Będzie rozwód? Książę Albert skomentował stan żony
Niektórzy nazywają Charlene "najsmutniejszą księżną świata". Żona księcia Alberta rzadko pokazuje się publicznie i choć udziela się charytatywnie, zazwyczaj nie promuje swoich przedsięwzięć. Zwykle na jej twarzy maluje się obojętność czy smutek. Nietypowa prezentacja księżnej wzbudza sensację. Teoria o jej nieszczęśliwym małżeństwie wydaje się być bardzo prawdopodobna.
Najsmutniejszy królewski ślub
Księżna Monako przed wstąpieniem do królewskiej rodziny była zawodową pływaczką. Występując jako Charlene Lynette, reprezentowała swoją ojczyznę, czyli Republikę Południowej Afryki, na letnich igrzyskach olimpijskich w 2000 roku.

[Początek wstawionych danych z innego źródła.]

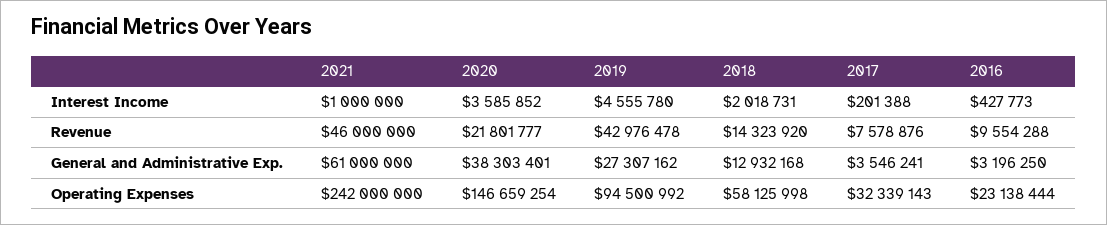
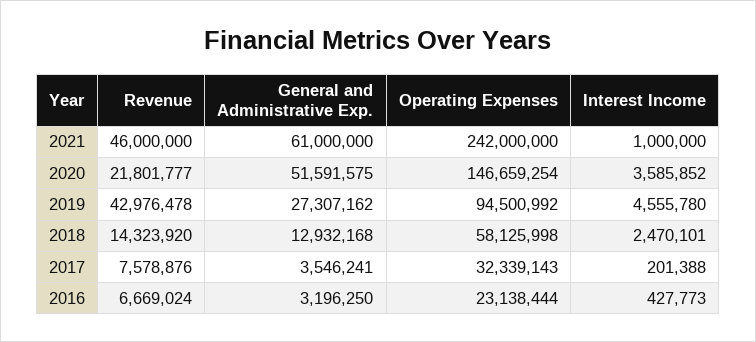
  {
    "2021": {
      "Interest Income": 1000000,
      "Revenue": 46000000,
      "General and Administrative Exp.": 61000000,
      "Operating Expenses": 242000000
    },
    "2020": {
      "Interest Income": 3585852,
      "Revenue": 21801777,
-     "General and Administrative Exp.": 38303401,
+     "General and Administrative Exp.": 51591575,
      "Operating Expenses": 146659254
    },
    "2019": {
      "Interest Income": 4555780,
      "Revenue": 42976478,
      "General and Administrative Exp.": 27307162,
      "Operating Expenses": 94500992
    },
    "2018": {
-     "Interest Income": 2018731,
+     "Interest Income": 2470101,
      "Revenue": 14323920,
      "General and Administrative Exp.": 12932168,
      "Operating Expenses": 58125998
    },
    "2017": {
      "Interest Income": 201388,
      "Revenue": 7578876,
      "General and Administrative Exp.": 3546241,
      "Operating Expenses": 32339143
    },
    "2016": {
      "Interest Income": 427773,
-     "Revenue": 9554288,
+     "Revenue": 6669024,
      "General and Administrative Exp.": 3196250,
      "Operating Expenses": 23138444
    }
  }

W 2011 r. poślubiła księcia Alberta. Podczas ceremonii wydawała się być mocno zestresowana, a jej mowa ciała wskazywała, że zmiana stanu cywilnego jej nie cieszy, a smuci. Późniejsze wystąpienia Charlene utwierdziły opinię publiczną w przekonaniu, że księżna nie czuje się szczęśliwa w Monako. Plotki o romansach Alberta, odcięciu jej od dzieci i próbach ucieczki z dworu tylko podsycają domysły o fatalnym stanie Charlene.
Rodzina Grimaldich w komplecie
Dla ich rodziny przełomowy był rok 2021. Z powodów zdrowotnych Charlene wiele miesięcy spędziła sama w rodzinnym RPA. Nie wiadomo, dlaczego jej poważna infekcja zaowocowała odległą podróżą i separacją od bliskich. Później księżna wyjechała do tajemniczego ośrodka w Szwajcarii. Mówi się, że para nieoficjalnie jest w separacji. Domysły podsycił fakt, że kilka tygodni temu Charlene została przyłapana bez obrączki.

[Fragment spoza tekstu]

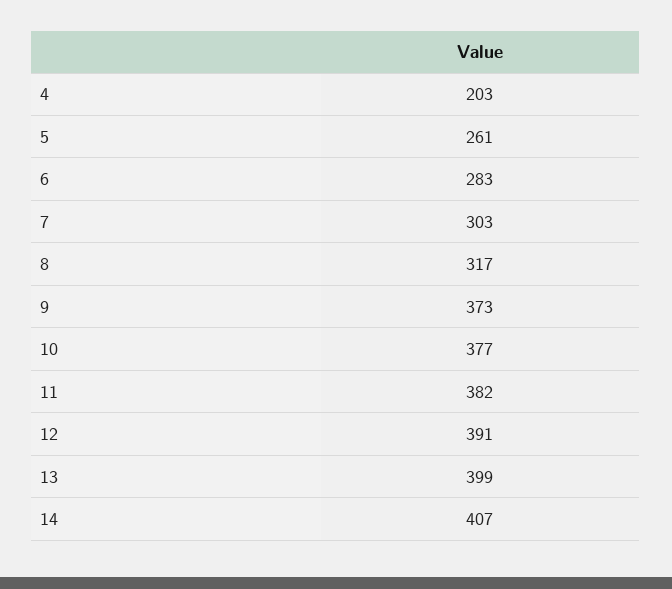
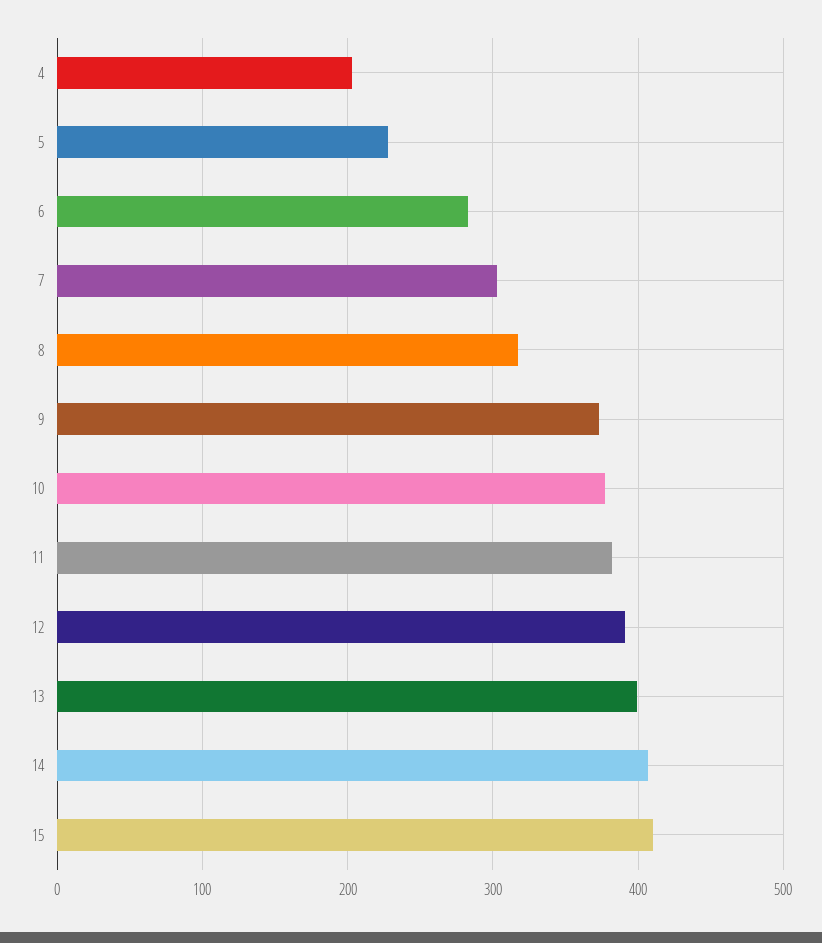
  {
    "4": 203,
-   "5": 261,
+   "5": 230,
    "6": 283,
    "7": 303,
    "8": 317,
    "9": 373,
    "10": 377,
    "11": 382,
    "12": 391,
    "13": 399,
-   "14": 407
+   "14": 407,
+   "15": 410
  }

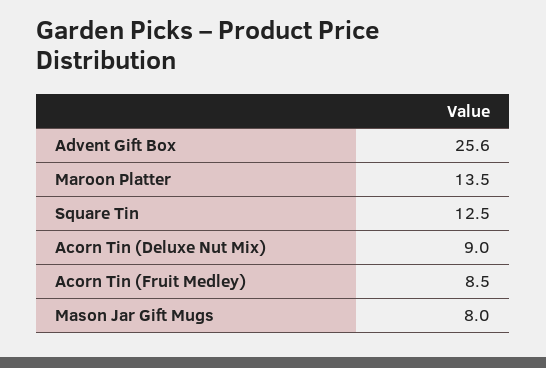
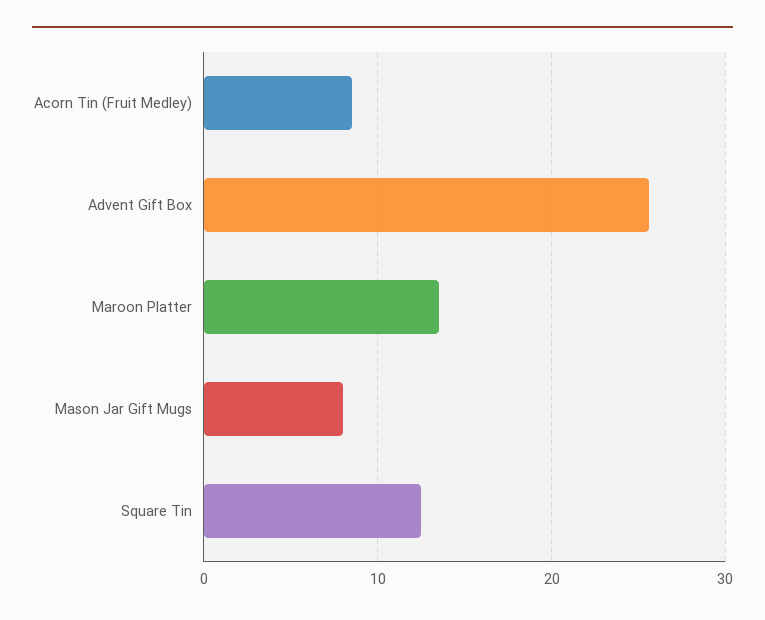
  {
    "Advent Gift Box": 25.6,
    "Maroon Platter": 13.5,
    "Square Tin": 12.5,
-   "Acorn Tin (Deluxe Nut Mix)": 9,
    "Acorn Tin (Fruit Medley)": 8.5,
    "Mason Jar Gift Mugs": 8
  }

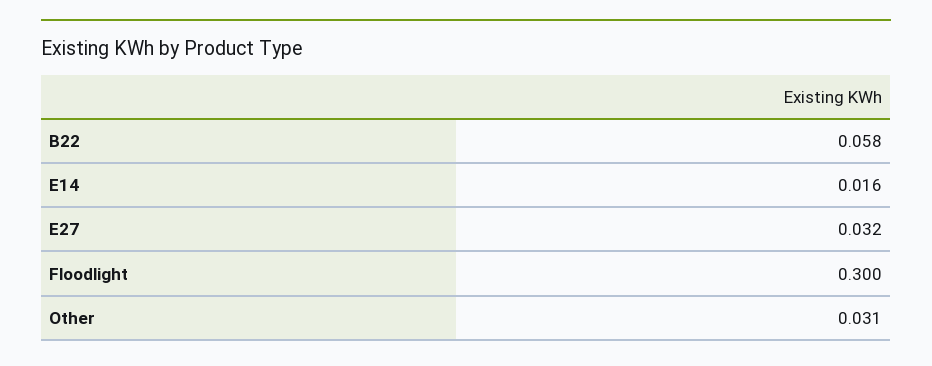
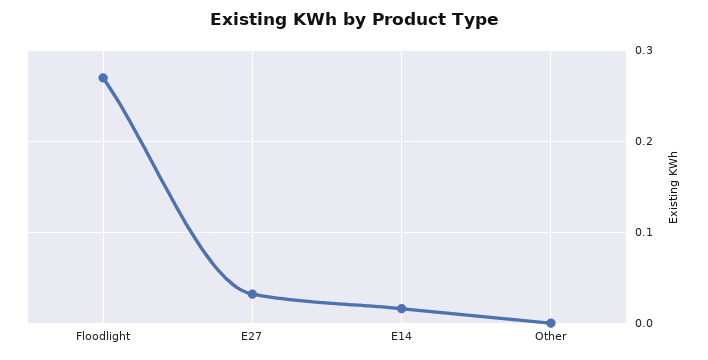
  {
-   "B22": 0.058,
    "E14": 0.016,
    "E27": 0.032,
-   "Floodlight": 0.3,
+   "Floodlight": 0.27,
-   "Other": 0.031
+   "Other": 0
  }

Aby zadać kłam plotkom o rychłym rozwodzie, cała rodzina Grimaldich pojawiła się razem podczas mszy w intencji zmarłego ojca Alberta, księcia Rainiera (odszedł w 2005 roku na atak serca). Była to też rzadka okazja do zobaczenia 9-letnich bliźniąt: Gabrieli i Jakuba.

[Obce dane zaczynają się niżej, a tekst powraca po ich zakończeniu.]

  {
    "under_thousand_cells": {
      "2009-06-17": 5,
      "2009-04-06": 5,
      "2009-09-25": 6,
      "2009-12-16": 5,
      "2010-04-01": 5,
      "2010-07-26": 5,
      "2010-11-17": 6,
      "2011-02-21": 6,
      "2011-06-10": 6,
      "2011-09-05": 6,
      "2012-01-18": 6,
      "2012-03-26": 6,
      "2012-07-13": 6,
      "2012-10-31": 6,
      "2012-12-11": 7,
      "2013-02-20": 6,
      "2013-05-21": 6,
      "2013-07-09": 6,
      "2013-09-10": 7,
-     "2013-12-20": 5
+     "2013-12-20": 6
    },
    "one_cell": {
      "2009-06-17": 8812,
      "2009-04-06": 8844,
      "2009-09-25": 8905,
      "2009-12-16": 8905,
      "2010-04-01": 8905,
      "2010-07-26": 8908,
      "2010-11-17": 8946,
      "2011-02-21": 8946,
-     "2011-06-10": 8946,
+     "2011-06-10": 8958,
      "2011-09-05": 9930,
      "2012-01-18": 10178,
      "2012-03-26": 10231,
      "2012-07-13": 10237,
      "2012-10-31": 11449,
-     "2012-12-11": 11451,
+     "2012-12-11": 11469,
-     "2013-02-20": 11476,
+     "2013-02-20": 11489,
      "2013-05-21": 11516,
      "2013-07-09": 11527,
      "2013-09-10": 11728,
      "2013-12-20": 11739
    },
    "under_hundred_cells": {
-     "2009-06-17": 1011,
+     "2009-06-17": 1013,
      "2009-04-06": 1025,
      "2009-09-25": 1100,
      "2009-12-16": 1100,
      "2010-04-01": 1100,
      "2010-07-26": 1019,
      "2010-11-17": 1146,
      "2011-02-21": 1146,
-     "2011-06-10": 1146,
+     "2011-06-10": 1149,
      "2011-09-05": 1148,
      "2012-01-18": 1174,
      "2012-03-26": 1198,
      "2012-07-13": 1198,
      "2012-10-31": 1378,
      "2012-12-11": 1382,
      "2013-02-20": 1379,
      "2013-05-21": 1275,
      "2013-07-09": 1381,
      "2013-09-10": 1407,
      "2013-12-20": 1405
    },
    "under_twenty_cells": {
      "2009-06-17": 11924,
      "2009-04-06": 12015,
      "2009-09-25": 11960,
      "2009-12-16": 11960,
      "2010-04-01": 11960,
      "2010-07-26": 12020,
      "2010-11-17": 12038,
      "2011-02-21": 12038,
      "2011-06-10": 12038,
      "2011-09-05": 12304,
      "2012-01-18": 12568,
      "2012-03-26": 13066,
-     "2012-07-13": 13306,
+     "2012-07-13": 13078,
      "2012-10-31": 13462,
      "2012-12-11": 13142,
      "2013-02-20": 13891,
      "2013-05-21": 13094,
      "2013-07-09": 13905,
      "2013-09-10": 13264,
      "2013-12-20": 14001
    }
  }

"Szczęśliwa i podekscytowana"
Wspólne publiczne wyjście nie uciszyło jednak plotek o rozstaniu Alberta i Charlene. Nie pomaga w tym fakt, że książę Monako miał ostatnio zmienić przepisy dotyczące objęcia tronu w przypadku jego rychłej śmierci. Prawowitym dziedzicem jest syn Jakub, ale do czasu uzyskania przez niego pełnoletności władzę miała sprawować Charlene. Teraz wiadomo już, że Albert sobie tego nie życzy - władzę obejmie Rada Regenacyjna.
Mimo to Albert zakłamuje rzeczywistość i w ostatniej wypowiedzi dla mediów zapewnił, że jego żona jest "szczęśliwa i podekscytowana". Sęk w tym, że jej reakcja ma dotyczyć planu renowacji renesansowych fresków w królewskim pałacu. Projekt ma potrwać osiem lat.